The problem for Air India is that over the decades of its government ownership, it has become a bloated state-run enterprise, with all political factions accusing each other of adding to its bloat and handing out sinecures. The carrier’s labor relations have been toxic with employees fighting off any attempt to downsize, and the issue became a political football.
The Modi government is “cleaning the mess by successive Congress governments, which were too incompetent to solve any problems themselves,” the BJP said. The Congress party ruled India for decades after independence under the governments of Nehru, his daughter Indira Gandhi, and her son Rajiv Gandhi. India began liberalizing its economy in the 1990s, under the policies of then-Finance Minister Manmohan Singh, who later became a Congress Party prime minister in the early 2000s. Modi’s BJP government has been in power since 2014 after defeating Singh’s government in the elections.

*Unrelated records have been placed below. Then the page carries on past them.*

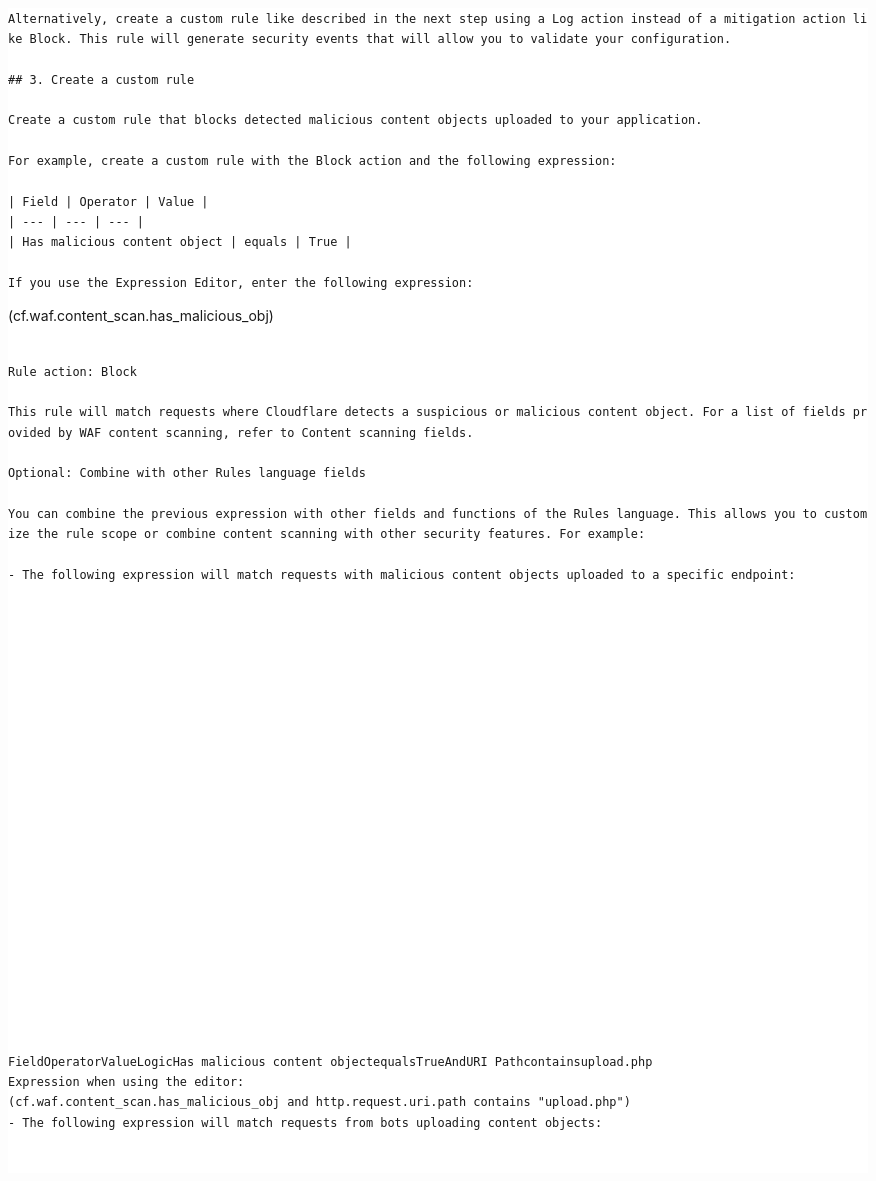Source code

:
 ```
Alternatively, create a custom rule like described in the next step using a Log action instead of a mitigation action like Block. This rule will generate security events that will allow you to validate your configuration.

## 3. Create a custom rule

Create a custom rule that blocks detected malicious content objects uploaded to your application.

For example, create a custom rule with the Block action and the following expression:

| Field | Operator | Value |
| --- | --- | --- |
| Has malicious content object | equals | True |

If you use the Expression Editor, enter the following expression:

```
(cf.waf.content_scan.has_malicious_obj)
```

Rule action: Block

This rule will match requests where Cloudflare detects a suspicious or malicious content object. For a list of fields provided by WAF content scanning, refer to Content scanning fields.

Optional: Combine with other Rules language fields

You can combine the previous expression with other fields and functions of the Rules language. This allows you to customize the rule scope or combine content scanning with other security features. For example:

- The following expression will match requests with malicious content objects uploaded to a specific endpoint:























FieldOperatorValueLogicHas malicious content objectequalsTrueAndURI Pathcontainsupload.php
Expression when using the editor:
(cf.waf.content_scan.has_malicious_obj and http.request.uri.path contains "upload.php")
- The following expression will match requests from bots uploading content objects:



```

Given all these problems, why would the successful Tata Group, which makes everything from tea to cars (including the Jaguar-Land Rover group), want Air India? The company said in its statement that the acquisition will add to its stable of carriers. The group already has a hand in two airlines: Vistara, a joint venture with Singapore Airlines, and AirAsia India, a joint venture with discounter AirAsia.
With privatization, the company can downsize the carrier without the threat of political interference. Details are scant as are any reactions from the company’s employee groups. Air India currently has about 8,000 employees.

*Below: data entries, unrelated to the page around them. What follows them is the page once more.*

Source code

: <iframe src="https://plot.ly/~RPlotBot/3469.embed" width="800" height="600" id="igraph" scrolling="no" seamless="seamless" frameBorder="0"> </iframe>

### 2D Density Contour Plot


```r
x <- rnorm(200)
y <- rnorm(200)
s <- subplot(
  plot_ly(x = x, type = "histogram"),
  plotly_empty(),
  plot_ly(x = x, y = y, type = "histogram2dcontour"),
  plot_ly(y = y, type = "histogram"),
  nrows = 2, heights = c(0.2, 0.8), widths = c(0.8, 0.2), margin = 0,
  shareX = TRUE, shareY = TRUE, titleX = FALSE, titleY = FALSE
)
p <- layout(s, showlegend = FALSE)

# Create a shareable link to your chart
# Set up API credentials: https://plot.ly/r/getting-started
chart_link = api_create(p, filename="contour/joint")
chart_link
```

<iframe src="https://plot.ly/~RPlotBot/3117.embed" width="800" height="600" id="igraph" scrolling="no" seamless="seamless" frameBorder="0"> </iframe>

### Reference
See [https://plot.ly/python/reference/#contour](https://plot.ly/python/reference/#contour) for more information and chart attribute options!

The carrier’s 128-aircraft fleet is relatively young. Air India has roughly 30 older Airbus A320-family aircraft as well as 27 A320neos and 20 A321s, according to its latest fleet data. It has 27 Boeing 787-800s, 15 777-300ERs, three 777-200LRs, and owns four 747-400s.
But the real prize for the Tata Group is Air India’s international operating rights, slots, and route network. These were negotiated and acquired over the decades since the 1940s, when India still was the “Viceroy’s Territory,” as reflected still in the country’s “VT” ICAO tail numbers. No Indian carrier can match its network breadth, and since the demise of Jet Airways in 2019, no Indian carrier even comes close. SpiceJet and Indigo operate near-international routes mainly to Southeast Asia and the Middle East. Vistara has international ambitions — before the pandemic it operated flights to London, Paris, and Frankfurt — and has announced plans to fly to New York after getting U.S. permission to do so.
By contrast, before the pandemic, Air India operated flights within Asia, and to North America, Africa, Europe, and Australia. The carrier had 70 international routes and said it made two-thirds of its revenues from that network.
And perhaps the most lucrative asset for the Tata Group: Air India’s relatively large portfolio of slots at London Heathrow International Airport. It currently operates 10 nonstop routes to the slot-restricted airport. To put that in perspective, JetBlue Airways this year fought a long battle to eke out a single slot at Heathrow.
“On an emotional note, Air India under the leadership of J.R.D. Tata had at one time gained the reputation of being one of the most prestigious airlines in the world,” Ratan Tata said, referring to his forebear. “Tatas will have the opportunity of regaining the image and reputation it enjoyed in previous years.”